# Found a Weber Performer (?) curbside for TRASH!



## Greg Rempe (Jun 27, 2005)

Susan Z said:
			
		

> Hmmm....say, I DO have an attic.  Mebbe Greg can give me tips on the best way to lug the beasts up and down the stairs...!
> 
> Looks like the Simpson's grill is gonna' stay in its box for the foreseeable future.



Looks heavy to lift...was it _*FREE*_!


----------



## Shawn White (Jun 27, 2005)

:lmao: 

The Hindenburg at least flew and the Titanic sailed before catastrophe, unlike your idea.   Maybe they were better ideas.  :grin:


----------



## ddog27 (Jun 27, 2005)

People throw away grills???         
That clearly has to be against the law right?


----------



## Nick Prochilo (Jun 27, 2005)

I'll bet some guy was getting ready for his block party the next morning! Can you imagine the look on his face when he went out the next morning to light the damn thing and it was gone?

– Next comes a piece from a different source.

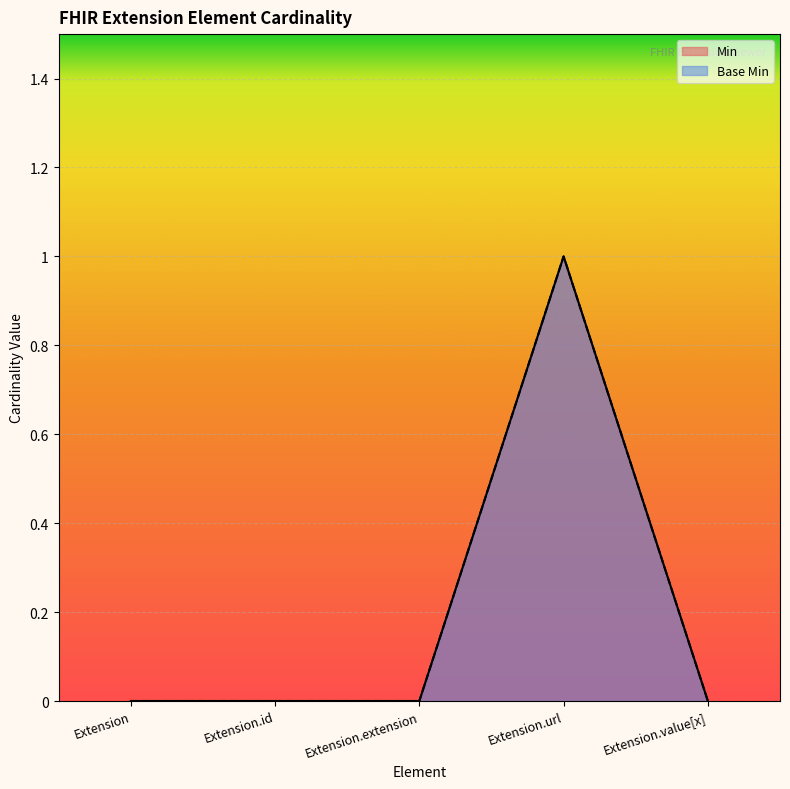

The Base Min series shows 0 at Extension.id. True or false?

True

Hey Susan, was it loaded with charcol?


----------



## Finney (Jun 27, 2005)

oh forget it....  I can't even explain how every one else's grill finds differ from mine.  :-(


----------



## Nick Prochilo (Jun 27, 2005)

Finney said:
			
		

> oh forget it....  I can't even explain how every one else's grill finds differ from mine.  :-(



Come on Chris....we're listening! :!:


----------



## Finney (Jun 27, 2005)

:lmao:  :lmao:  :lmao:


----------